Syarat Shahih dan Syarat Fasid

Syarat Shahih dan Syarat Fasid

Kadang demi kemaslahatan tertentu, salah satu pihak yang bertransaksi dalam jual beli memberikan syarat-syarat tertentu yang mengikat pihak satunya lagi. Dan para ahli fiqih, membagi syarat-syarat ini secara garis besar menjadi dua: syarat shahih dan syarat fasid.

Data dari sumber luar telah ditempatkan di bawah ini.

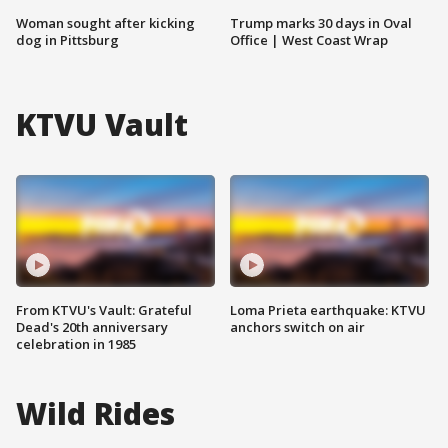
Woman sought after kicking
Trump marks 30 days in Oval
dog in Pittsburg
Office | West Coast Wrap
KTVU Vault
From KTVU's Vault: Grateful
Loma Prieta earthquake: KTVU
Dead's 20th anniversary
anchors switch on air
celebration in 1985
Wild Rides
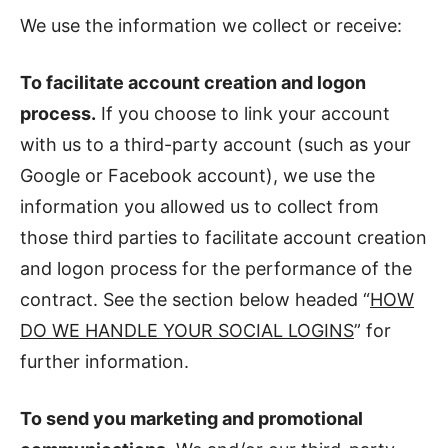
We use the information we collect or receive:
To facilitate account creation and logon
process.
If you choose to link your account
with us to a third-party account (such as your
Google or Facebook account), we use the
information you allowed us to collect from
those third parties to facilitate account creation
and logon process for the performance of the
contract. See the section below headed “
HOW
DO WE HANDLE YOUR SOCIAL LOGINS
” for
further information.
To send you marketing and promotional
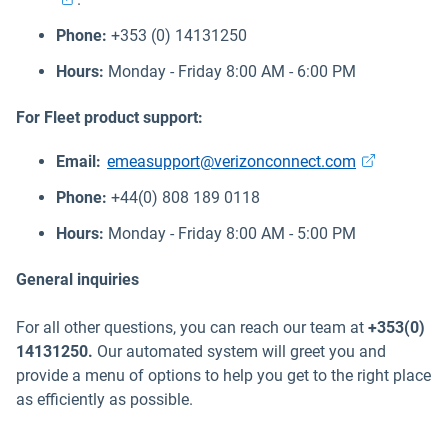
Phone:
+353 (0) 14131250
Hours:
Monday - Friday 8:00 AM - 6:00 PM
For Fleet product support:
Open in new
Email:
emeasupport@verizonconnect.com
Phone:
+44(0) 808 189 0118
Hours:
Monday - Friday 8:00 AM - 5:00 PM
General inquiries
For all other questions, you can reach our team at
+353(0)
14131250.
Our automated system will greet you and
provide a menu of options to help you get to the right place
as efficiently as possible.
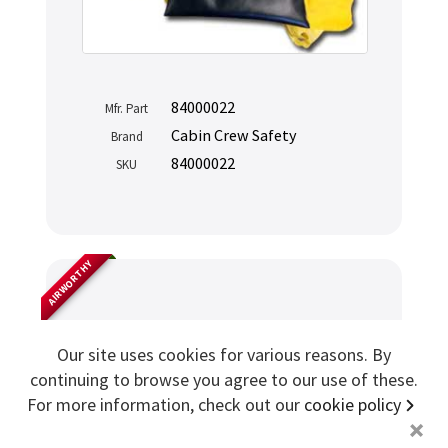
Sign me up for more
84000022
Mfr. Part
store
search for '
p3
'
Cabin Crew Safety
Brand
84000022
SKU
Copyright ©2026 Cabin Crew Safety Ltd. All rights reserved.
Registered in England. Company number
8579029
VAT number
GB167243991
AIRWORTHY
Drager PBE Smoke Hood
Our site uses cookies for various reasons. By
continuing to browse you agree to our use of these.
For more information, check out our
cookie policy
+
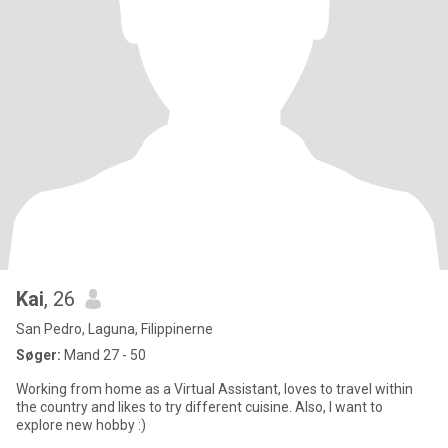
Kai
, 26
San Pedro, Laguna, Filippinerne
Søger:
Mand 27 - 50
Working from home as a Virtual Assistant, loves to travel within
the country and likes to try different cuisine. Also, I want to
explore new hobby :)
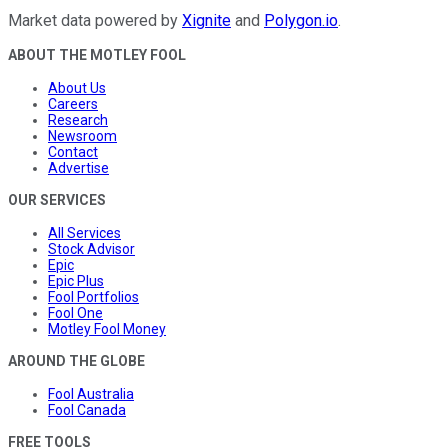
Market data powered by
Xignite
and
Polygon.io
.
ABOUT THE MOTLEY FOOL
About Us
Careers
Research
Newsroom
Contact
Advertise
OUR SERVICES
All Services
Stock Advisor
Epic
Epic Plus
Fool Portfolios
Fool One
Motley Fool Money
AROUND THE GLOBE
Fool Australia
Fool Canada
FREE TOOLS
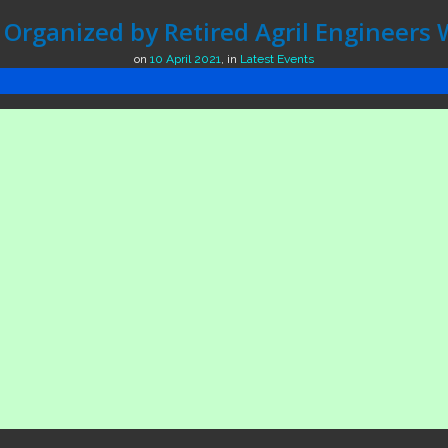
Organized by Retired Agril Engineers 
on
10 April 2021
,
in
Latest Events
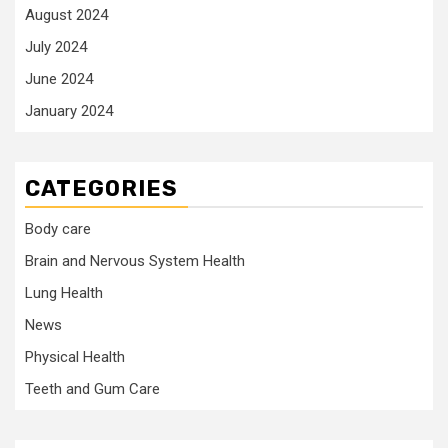
August 2024
July 2024
June 2024
January 2024
CATEGORIES
Body care
Brain and Nervous System Health
Lung Health
News
Physical Health
Teeth and Gum Care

1. Syarat shahih, adalah syarat yang tidak menyelisihi konsekuensi akad jual beli, dan syarat semacam ini wajib dipenuhi, berdasarkan Hadits Nabi shallallahu ‘alaihi wa sallam: الْمُسْلِمُوْنَ عَلَى شُرُوْطِهِمْ (Kaum muslimin wajib memenuhi syarat-syarat yang mereka sepakati), juga karena kaidah asal untuk syarat adalah ia sah, selama tidak dibatalkan dan dilarang oleh syariat.

Syarat shahih ini terbagi menjadi dua kategori, yaitu:

(a) Syarat untuk kemaslahatan akad, yang dengannya transaksi jual beli menjadi lebih kuat, dan kemaslahatannya kembali pada pihak yang mensyaratkan. Contohnya: syarat disediakannya rahn (barang gadaian) dan adanya penjamin, yang kemaslahatannya kembali pada penjual; syarat penundaan pembayaran atau dicicilnya pembayaran dengan tempo waktu tertentu, yang kemaslahatannya kembali pada pembeli.

(b) Syarat yang diminta oleh satu pihak yang bertransaksi, untuk mendapatkan manfaat yang mubah dari barang yang diperjualbelikan. Contohnya: syarat yang diajukan penjual, agar dia dibolehkan mendiami rumah yang dijual selama waktu tertentu, sebelum diserahkan pada pembeli.

2. Syarat fasid, yaitu syarat yang menyelisihi konsekuensi akad, dan ia terbagi dua:

(a) Syarat fasid yang membuat akad jual beli menjadi tidak sah sejak awal. Contoh: salah satu pihak mensyaratkan ada akad lain selain akad jual beli, misalnya dia berkata, “Saya jual barang ini seharga sekian kepada anda, dengan syarat anda harus menyewakan rumah anda kepada saya.” Pada kondisi ini, bukan hanya syaratnya yang tidak sah dan tidak dianggap, namun transaksi jual belinya juga dianggap tidak sah.

(b) Syarat fasid, sehingga syaratnya tidak sah dan tidak perlu dipenuhi, namun transaksi jual belinya tetap sah. Contoh: Seorang penjual ketika menjual suatu barang, dia mensyaratkan agar pembeli tidak menjual kembali barang tersebut nantinya kepada orang lain. Pada kondisi ini, syaratnya tidak sah, tidak dianggap dan tidak perlu dipenuhi oleh pembeli, namun jual belinya sendiri tetap sah.